━━ LISTE DES ENREGISTREMENTS ━━
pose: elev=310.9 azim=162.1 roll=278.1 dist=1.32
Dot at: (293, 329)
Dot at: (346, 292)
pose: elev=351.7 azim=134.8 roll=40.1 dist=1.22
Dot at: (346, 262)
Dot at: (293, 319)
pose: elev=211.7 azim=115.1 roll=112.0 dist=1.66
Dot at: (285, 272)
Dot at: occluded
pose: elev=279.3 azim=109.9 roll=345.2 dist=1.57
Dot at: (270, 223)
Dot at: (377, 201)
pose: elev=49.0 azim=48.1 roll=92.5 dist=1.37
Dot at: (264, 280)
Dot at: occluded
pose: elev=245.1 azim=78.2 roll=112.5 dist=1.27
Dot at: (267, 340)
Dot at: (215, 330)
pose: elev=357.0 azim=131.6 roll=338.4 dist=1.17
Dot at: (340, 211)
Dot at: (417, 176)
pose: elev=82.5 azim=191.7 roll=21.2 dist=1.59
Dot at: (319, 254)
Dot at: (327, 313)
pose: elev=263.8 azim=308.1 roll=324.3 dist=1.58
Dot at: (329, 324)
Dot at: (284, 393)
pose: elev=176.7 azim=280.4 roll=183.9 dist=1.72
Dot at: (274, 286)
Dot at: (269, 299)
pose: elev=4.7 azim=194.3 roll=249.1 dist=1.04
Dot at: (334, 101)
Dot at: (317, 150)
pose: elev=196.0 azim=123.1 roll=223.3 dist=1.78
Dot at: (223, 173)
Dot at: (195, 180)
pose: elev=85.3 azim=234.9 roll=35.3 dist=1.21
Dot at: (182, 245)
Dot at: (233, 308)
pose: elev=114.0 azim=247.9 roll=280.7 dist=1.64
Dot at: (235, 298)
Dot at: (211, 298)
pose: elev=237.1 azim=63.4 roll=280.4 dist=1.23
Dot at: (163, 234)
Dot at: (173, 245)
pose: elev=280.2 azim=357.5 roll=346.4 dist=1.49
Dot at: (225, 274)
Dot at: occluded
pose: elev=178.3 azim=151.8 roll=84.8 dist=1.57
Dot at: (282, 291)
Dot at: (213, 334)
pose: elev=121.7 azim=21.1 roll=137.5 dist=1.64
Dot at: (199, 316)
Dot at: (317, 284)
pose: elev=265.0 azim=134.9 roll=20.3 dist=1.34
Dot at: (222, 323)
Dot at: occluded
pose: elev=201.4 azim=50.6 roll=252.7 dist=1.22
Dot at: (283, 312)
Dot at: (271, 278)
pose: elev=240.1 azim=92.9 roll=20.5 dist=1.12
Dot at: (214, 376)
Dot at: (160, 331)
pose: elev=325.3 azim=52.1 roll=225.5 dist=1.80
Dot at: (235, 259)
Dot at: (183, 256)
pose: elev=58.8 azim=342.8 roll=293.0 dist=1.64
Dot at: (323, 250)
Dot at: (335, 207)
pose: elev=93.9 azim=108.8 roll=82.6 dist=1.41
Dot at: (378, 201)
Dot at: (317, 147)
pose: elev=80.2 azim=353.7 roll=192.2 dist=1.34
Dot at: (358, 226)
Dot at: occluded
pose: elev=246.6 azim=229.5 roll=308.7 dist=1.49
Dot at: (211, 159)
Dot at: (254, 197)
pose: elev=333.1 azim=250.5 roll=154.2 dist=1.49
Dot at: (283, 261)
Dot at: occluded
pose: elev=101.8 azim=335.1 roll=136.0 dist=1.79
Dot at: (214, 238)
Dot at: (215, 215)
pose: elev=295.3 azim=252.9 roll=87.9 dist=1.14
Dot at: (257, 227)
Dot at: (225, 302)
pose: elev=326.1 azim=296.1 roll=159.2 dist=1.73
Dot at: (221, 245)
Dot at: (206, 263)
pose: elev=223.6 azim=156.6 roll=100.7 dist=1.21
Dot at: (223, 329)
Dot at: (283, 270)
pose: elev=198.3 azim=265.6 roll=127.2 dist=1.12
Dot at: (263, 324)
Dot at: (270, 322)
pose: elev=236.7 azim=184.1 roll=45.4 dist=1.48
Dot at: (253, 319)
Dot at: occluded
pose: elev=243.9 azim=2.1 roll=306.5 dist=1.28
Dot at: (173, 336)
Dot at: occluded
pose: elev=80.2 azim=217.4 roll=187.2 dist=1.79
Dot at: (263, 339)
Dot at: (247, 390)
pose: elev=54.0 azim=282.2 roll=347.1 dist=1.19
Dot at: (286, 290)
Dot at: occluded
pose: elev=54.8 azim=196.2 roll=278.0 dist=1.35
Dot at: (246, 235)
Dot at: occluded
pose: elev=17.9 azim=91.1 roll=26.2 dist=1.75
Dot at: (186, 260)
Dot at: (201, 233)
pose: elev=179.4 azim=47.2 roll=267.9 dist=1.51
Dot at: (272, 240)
━━━
CONSIGNE DE L'EXERCICE :: Recopiez à l'identique le passage qui va du début des enregistrements jusqu'à la ligne contenant « Dot at: (377, 201) », les deux extrémités comprises.

RÉPONSE COMPLÈTE ::
pose: elev=310.9 azim=162.1 roll=278.1 dist=1.32
Dot at: (293, 329)
Dot at: (346, 292)
pose: elev=351.7 azim=134.8 roll=40.1 dist=1.22
Dot at: (346, 262)
Dot at: (293, 319)
pose: elev=211.7 azim=115.1 roll=112.0 dist=1.66
Dot at: (285, 272)
Dot at: occluded
pose: elev=279.3 azim=109.9 roll=345.2 dist=1.57
Dot at: (270, 223)
Dot at: (377, 201)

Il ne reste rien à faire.